Not surprisingly, once we had established that the body of evidence about the effective ness of Bobath had moved from ‘no evidence of effect’ to ‘evidence of no effect’, the Children’s Bobath tutor and others supporters raised further methodological issues about the research.
How systemic reviews work
Firstly, the Children’s Bobath tutor raised that not all evidence had been included in the Novak review “Novak did not include at least 3 systematic reviews, which may have had impact on conclusions. In particular one by Franki et al⁷, which demonstrated level II evidence that NDT was effective on Gross Motor Function”.
I replied: The reason these reviews and papers are not included in Novak’s review is that they did not meet the selection criteria for the review. That’s the way a systematic review works; one sets out the research question to be addressed and the quality standards that will accepted and then selects the evidence that fits. Evidence is excluded because it isn’t relevant or isn’t good enough.
The Children’s Bobath tutor also raised that Novak et al had “excluded much lower level research. There is a fair body of lower level research which does reflect positive outcomes for Bobath-NDT. They recognise that level 1 RCTs are not the only way forward. Other types of research (eg lower level-non RCT) may be more suitable for this group” [children with CP].

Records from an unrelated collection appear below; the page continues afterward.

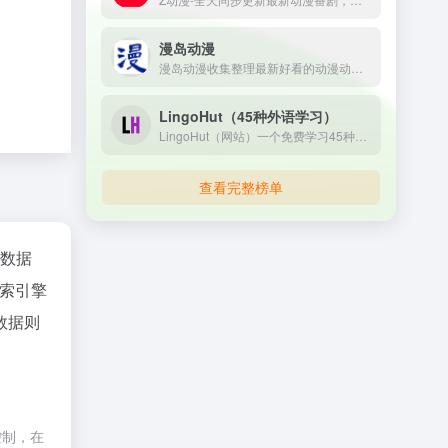
漫岛动漫
漫岛动漫收集整理最新好看的动漫动画片大全，提供内地、日本、欧美等最优质的动漫动画片视频，支持手机观看，致力打造专业在线动漫网站.
LingoHut（45种外语学习）
LingoHut（网站）一个免费学习45种语言的网站，适合零基础以及需要巩固学习的小伙伴，界面简洁舒适。用广告过滤插件可以过滤掉网站上的谷歌广告。 Discover the easiest way to learn a new language with LingoHut. Our free platform is focused on building your vocabulary and mastering proper pronunciation, making it effortless for you to improve your language skills. Learn from your native language the most essential 50 languages from around the world. LingoHut has everything you need to succeed. Start your language journey today and join millions of satisfied learners!
查看完整榜单
az数据
索引擎
数据则
控制，在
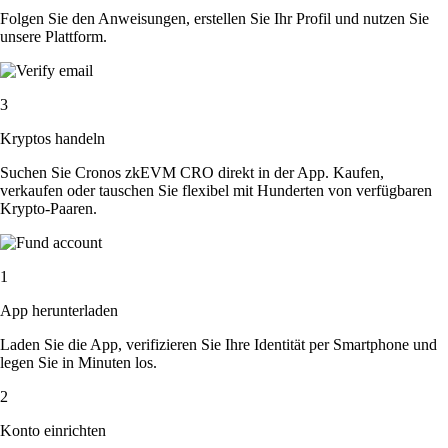
Folgen Sie den Anweisungen, erstellen Sie Ihr Profil und nutzen Sie
unsere Plattform.
3
Kryptos handeln
Suchen Sie Cronos zkEVM CRO direkt in der App. Kaufen,
verkaufen oder tauschen Sie flexibel mit Hunderten von verfügbaren
Krypto-Paaren.
1
App herunterladen
Laden Sie die App, verifizieren Sie Ihre Identität per Smartphone und
legen Sie in Minuten los.
2
Konto einrichten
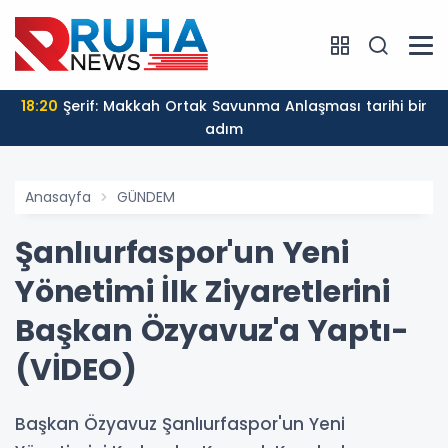
18:20
Şerif: Makkah Ortak Savunma Anlaşması tarihi bir
adım
Anasayfa
GÜNDEM
Şanlıurfaspor'un Yeni
Yönetimi İlk Ziyaretlerini
Başkan Özyavuz'a Yaptı-
(VİDEO)
Başkan Özyavuz Şanlıurfaspor'un Yeni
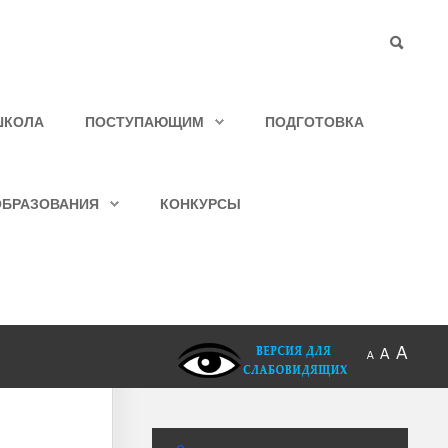
ШКОЛА
ПОСТУПАЮЩИМ
ПОДГОТОВКА
ОБРАЗОВАНИЯ
КОНКУРСЫ
A
A
A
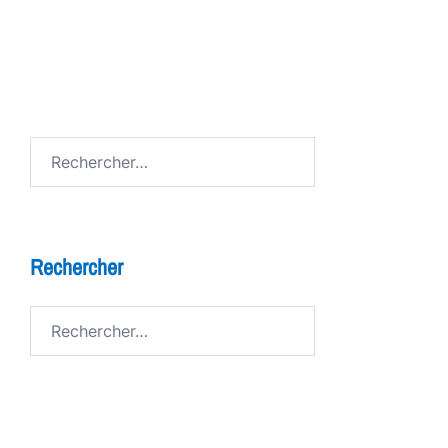
FESTIV AL
Avenue de Grandson
Rechercher :
Rechercher
Rechercher :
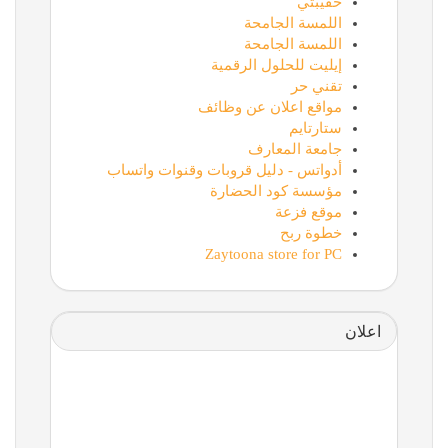
حقيبتي
اللمسة الجامحة
اللمسة الجامحة
إيليت للحلول الرقمية
تقني حر
مواقع اعلان عن وظائف
ستارتايم
جامعة المعارف
أدواتس - دليل قروبات وقنوات واتساب
مؤسسة كود الحضارة
موقع فزعة
خطوة ربح
Zaytoona store for PC
اعلان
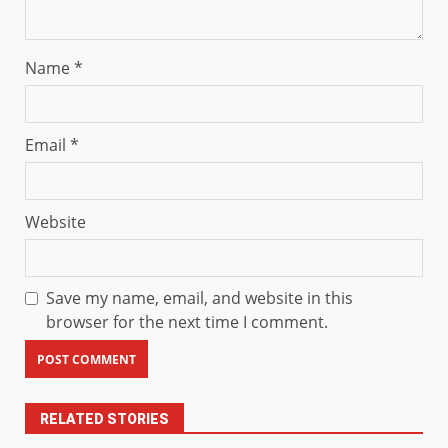
Name
*
Email
*
Website
Save my name, email, and website in this
browser for the next time I comment.
RELATED STORIES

I replied: “…….the Children’s Bobath tutor’s comment that Novak has excluded low levels of research that reflect positive outcomes for Bobath-NDT which she feels is more suitable, with an implication that Novak has been remiss in excluding this ‘supportive’ evidence. With respect, this suggests a misunderstanding of the levels of evidence. The whole idea of a systematic review is that one excludes low levels of evidence, because they are inherently open to scientific bias and therefore the conclusions drawn from that research cannot be relied on. Evidence-based practice is a matter of taking an objective view of the quality of the evidence available, selecting the strongest (ie with the least risk of bias) and summarising that. It is not a matter of cherry-picking and promoting the type that of evidence that give one the answers one wants. Randomised controlled trials of interventions for people with cerebral palsy (as with other complex, multi-faceted long-term conditions) are entirely possible, as demonstrated by Novak in her review, and many other reviews and reports of good trials.